You have flippantly hired actors who don’t behave like Us. We saw a behind-the-scenes video of the Night King dancing to Drake in his dressing room, and it was an outrage. We can’t dance like that, and it’s important to us that no one else involved in fantasy can either.

You have soiled straight sex stuff by adding too much gay sex stuff. With the amount of gay stuff you’ve put in this series, We are having trouble suspending our disbelief. Did George R.R. Martin write this much gay stuff? We don’t know, We didn’t read the books. But probably not. Yara Greyjoy, Oberon Martell, Loras Tyrell, Renly Baratheon, all gay. How is this appropriate? There are children who watch Game of Thrones. Children. A quick note: the girl-on-girl stuff with Daenerys Targaryen is perfectly fine. More of that, please.
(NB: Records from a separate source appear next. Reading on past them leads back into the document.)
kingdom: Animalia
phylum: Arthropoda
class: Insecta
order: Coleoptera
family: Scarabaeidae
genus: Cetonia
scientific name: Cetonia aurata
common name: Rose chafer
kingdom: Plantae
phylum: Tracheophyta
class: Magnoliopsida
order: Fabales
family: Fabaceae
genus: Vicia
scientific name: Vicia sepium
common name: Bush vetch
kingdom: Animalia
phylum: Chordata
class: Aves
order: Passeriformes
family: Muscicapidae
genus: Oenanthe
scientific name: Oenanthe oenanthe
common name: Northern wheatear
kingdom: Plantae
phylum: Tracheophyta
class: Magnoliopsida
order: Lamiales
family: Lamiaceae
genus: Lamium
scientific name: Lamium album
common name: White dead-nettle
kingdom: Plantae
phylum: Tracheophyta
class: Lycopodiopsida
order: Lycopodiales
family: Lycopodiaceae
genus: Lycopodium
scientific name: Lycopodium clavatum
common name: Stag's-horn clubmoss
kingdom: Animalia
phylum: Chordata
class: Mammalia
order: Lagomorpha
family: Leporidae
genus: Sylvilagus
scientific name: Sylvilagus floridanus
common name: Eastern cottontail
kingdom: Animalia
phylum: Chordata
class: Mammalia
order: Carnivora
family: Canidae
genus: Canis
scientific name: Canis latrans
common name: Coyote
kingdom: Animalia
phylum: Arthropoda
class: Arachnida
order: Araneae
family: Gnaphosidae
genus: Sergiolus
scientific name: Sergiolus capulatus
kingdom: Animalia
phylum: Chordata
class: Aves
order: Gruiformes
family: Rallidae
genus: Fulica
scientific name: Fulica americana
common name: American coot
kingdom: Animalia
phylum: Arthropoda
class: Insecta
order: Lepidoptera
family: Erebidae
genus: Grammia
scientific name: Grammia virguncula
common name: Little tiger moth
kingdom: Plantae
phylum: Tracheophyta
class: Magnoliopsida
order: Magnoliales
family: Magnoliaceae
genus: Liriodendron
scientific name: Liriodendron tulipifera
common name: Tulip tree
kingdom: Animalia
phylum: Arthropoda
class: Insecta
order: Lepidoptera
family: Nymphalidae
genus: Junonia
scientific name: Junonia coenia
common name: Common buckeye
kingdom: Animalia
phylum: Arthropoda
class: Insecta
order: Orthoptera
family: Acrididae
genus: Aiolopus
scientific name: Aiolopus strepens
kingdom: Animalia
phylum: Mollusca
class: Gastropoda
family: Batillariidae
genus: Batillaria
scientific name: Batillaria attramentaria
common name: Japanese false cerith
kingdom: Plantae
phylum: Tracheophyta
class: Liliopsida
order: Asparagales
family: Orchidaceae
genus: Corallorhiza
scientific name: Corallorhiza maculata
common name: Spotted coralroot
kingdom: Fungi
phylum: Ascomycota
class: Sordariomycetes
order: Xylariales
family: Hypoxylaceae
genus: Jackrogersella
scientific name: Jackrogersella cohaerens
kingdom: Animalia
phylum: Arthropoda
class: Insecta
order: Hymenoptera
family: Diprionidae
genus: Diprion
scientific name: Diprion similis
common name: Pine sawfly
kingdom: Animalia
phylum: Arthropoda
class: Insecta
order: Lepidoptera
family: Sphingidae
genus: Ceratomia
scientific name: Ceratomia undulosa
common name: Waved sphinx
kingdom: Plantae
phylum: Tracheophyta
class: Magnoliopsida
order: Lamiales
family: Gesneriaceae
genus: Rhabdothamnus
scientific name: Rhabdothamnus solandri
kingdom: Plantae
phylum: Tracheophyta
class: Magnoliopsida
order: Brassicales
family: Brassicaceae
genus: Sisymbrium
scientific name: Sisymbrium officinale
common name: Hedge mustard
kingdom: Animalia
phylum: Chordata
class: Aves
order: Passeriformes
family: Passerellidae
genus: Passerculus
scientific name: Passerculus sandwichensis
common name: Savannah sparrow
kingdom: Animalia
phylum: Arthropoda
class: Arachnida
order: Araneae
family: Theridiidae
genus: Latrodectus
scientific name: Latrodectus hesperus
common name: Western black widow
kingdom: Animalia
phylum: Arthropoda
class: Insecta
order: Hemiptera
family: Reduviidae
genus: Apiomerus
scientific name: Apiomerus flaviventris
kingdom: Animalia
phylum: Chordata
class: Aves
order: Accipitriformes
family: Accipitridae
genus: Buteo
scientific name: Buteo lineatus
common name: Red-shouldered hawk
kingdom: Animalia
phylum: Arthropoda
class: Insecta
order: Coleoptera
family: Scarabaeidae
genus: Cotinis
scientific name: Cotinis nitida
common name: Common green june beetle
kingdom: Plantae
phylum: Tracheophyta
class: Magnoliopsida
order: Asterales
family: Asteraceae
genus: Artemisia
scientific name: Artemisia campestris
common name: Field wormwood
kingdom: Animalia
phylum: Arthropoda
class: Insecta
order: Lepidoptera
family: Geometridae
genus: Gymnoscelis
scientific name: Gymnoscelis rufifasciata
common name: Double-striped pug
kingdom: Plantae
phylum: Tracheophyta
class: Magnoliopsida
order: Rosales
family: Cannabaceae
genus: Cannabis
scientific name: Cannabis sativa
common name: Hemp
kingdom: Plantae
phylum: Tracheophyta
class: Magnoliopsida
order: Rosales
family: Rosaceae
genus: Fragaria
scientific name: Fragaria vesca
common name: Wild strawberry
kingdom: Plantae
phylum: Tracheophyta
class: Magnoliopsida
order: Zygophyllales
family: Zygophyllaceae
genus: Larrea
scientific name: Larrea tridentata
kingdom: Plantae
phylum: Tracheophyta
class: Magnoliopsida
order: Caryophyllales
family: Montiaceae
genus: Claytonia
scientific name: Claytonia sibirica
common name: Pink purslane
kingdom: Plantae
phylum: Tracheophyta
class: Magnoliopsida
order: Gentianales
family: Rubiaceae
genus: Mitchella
You have abandoned Our fandom by writing one-dimensional male characters. We’re sick of the women characters being the ones you guys actually spend time writing; pushing Hollywood’s sick agenda of masculine inferiority. Do you know how hard it is not to have anyone to fully identify with on-screen? We don’t consider ourselves as soft as Jon Snow, We’re more manly—like Tormund, but We’re not into butch-girls. We’re smart as hell like Tyrion, but We’re not short. Every other cool guy that We would normally identify with is either dead, mutilated, or gay. Fix this.

You have shamelessly attacked Us and Our negative opinions. You have written us off as racist, homophobic, entitled, overweight, straight white men, which is bullshit. We aren’t all straight white men, We also have one straight white woman: Britney. And she’s as fired up as the rest of Us. Also she’s hot, and has almost dated several of Us, which should tell you that we’re actually pretty good guys, all in all.

We, the fans of Star Wars (and Game of Thrones), do therefore, in the name of the old gods and the new, solemnly publish and declare our intentions should We find the final season of Game of thrones unsatisfactory per our complaints: to ruin your careers via twitter, to possibly redo the entire series ourselves and put it on Britney’s Youtube channel (which has over 150 subscribers), and to absolutely –with all our hearts– not buy any of your merch.

TO THESE ENDS, WE PLEDGE OUR OWN MERCHANDISE (Britney has an Etsy account she said We could use), OUR HONOR, AND OUR WALLETS.